Here the performance of multiple tree structures are compared to a brute-force search.
A quadtree (QuadtreeNode), KD tree (KDtreeNode), and SciPy’s implementation of a scipy.spatial.KDTree are compared to a brute force search for 2D point data.
For 3D point data, an octree (OctreeNode), is used in place of the quadtree.
Note that the KD tree can be used for any k-dimensional data.
2D Point Data#
d = 2 # Dimensions
k = 3 # Number of nearest neighbors
points = np.random.rand(n,d)
x = np.random.rand(n)
# quadtree build
quadtree = tree.Points2Quadtree(points)
# quadtree search
qtree_out = quadtree.query_knn(x, k=k)
# kdtree build
kdtree = tree.Points2KDtree(points)
# kdtree search
kdtree_out = kdtree.query_knn(x, k=k)
# scipy kdtree build
sci_kdtree = scipy.spatial.KDTree(points)
# scipy kdtree search
sci_kdtree_out = sci_kdtree.query(x, k=k)

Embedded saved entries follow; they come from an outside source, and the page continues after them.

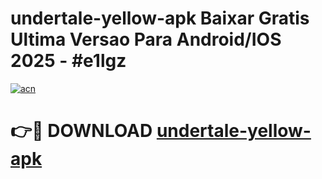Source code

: # undertale-yellow-apk Baixar Gratis Ultima Versao Para Android/IOS 2025 - #e1lgz

[![acn](https://github.com/user-attachments/assets/0f9c940e-d8b0-45ae-aac7-cd30a18b3e1c)](https://app.mediaupload.pro/?title=undertale-yellow-apk&ref=15F)

# 👉🔴 DOWNLOAD [undertale-yellow-apk](https://app.mediaupload.pro/?title=undertale-yellow-apk&ref=15F)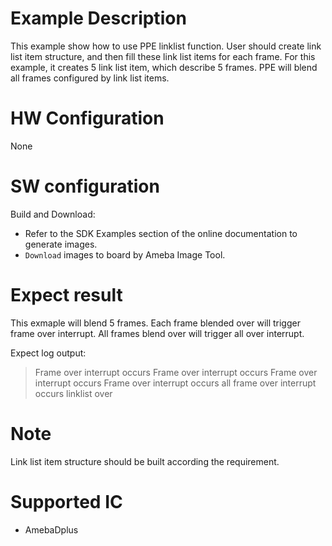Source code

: #  Example Description

This example show how to use PPE linklist function. User should create link list item structure, and then fill these link list items for each frame. For this example, it creates 5 link list item, which describe 5 frames. PPE will blend all frames configured by link list items. 

# HW Configuration

None

#  SW configuration

Build and Download:
* Refer to the SDK Examples section of the online documentation to generate images.
* `Download` images to board by Ameba Image Tool.

#  Expect result

This exmaple will blend 5 frames. Each frame blended over will trigger frame over interrupt. All frames blend over 
will trigger all over interrupt. 

Expect log output: 
> Frame over interrupt occurs
> Frame over interrupt occurs
> Frame over interrupt occurs
> Frame over interrupt occurs
> all frame over interrupt occurs
> linklist over

#  Note

Link list item structure should be built according the requirement.

#  Supported IC

* AmebaDplus


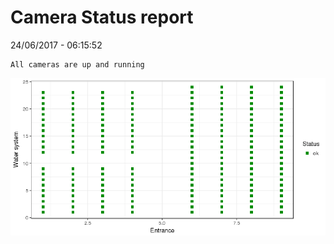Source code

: Camera Status report
================
24/06/2017 - 06:15:52

    All cameras are up and running

![](camreport_files/figure-markdown_github/unnamed-chunk-2-1.png)
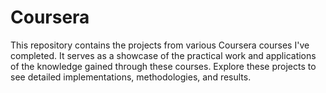 # Coursera
This repository contains the projects from various Coursera courses I've completed. It serves as a showcase of the practical work and applications of the knowledge gained through these courses. Explore these projects to see detailed implementations, methodologies, and results.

sci_kdtree_out = (np.atleast_1d(sci_kdtree_out[0]), np.atleast_2d(points[sci_kdtree_out[1]]))
# brute-force
d = scipy.spatial.distance.cdist(points, np.atleast_2d(x)).flatten()
indices = np.argpartition(d, k)[:k]
distances = d[indices]
brute_out = (distances, points[indices])
3D Point Data#
d = 3 # Dimensions
k = 3 # Number of nearest neighbors
points = np.random.rand(n,d)
x = np.random.rand(n)
# octree build
octree = tree.Points2Octree(points)
# octree search
otree_out = octree.query_knn(x, k=k)
# kdtree build
kdtree = tree.Points2KDtree(points)
# kdtree search
kdtree_out = kdtree.query_knn(x, k=k)
# scipy kdtree build
sci_kdtree = scipy.spatial.KDTree(points)
# scipy kdtree search
sci_kdtree_out = sci_kdtree.query(x, k=k)
sci_kdtree_out = (np.atleast_1d(sci_kdtree_out[0]), np.atleast_2d(points[sci_kdtree_out[1]]))
# brute-force
d = scipy.spatial.distance.cdist(points, np.atleast_2d(x)).flatten()
indices = np.argpartition(d, k)[:k]
distances = d[indices]
brute_out = (distances, points[indices])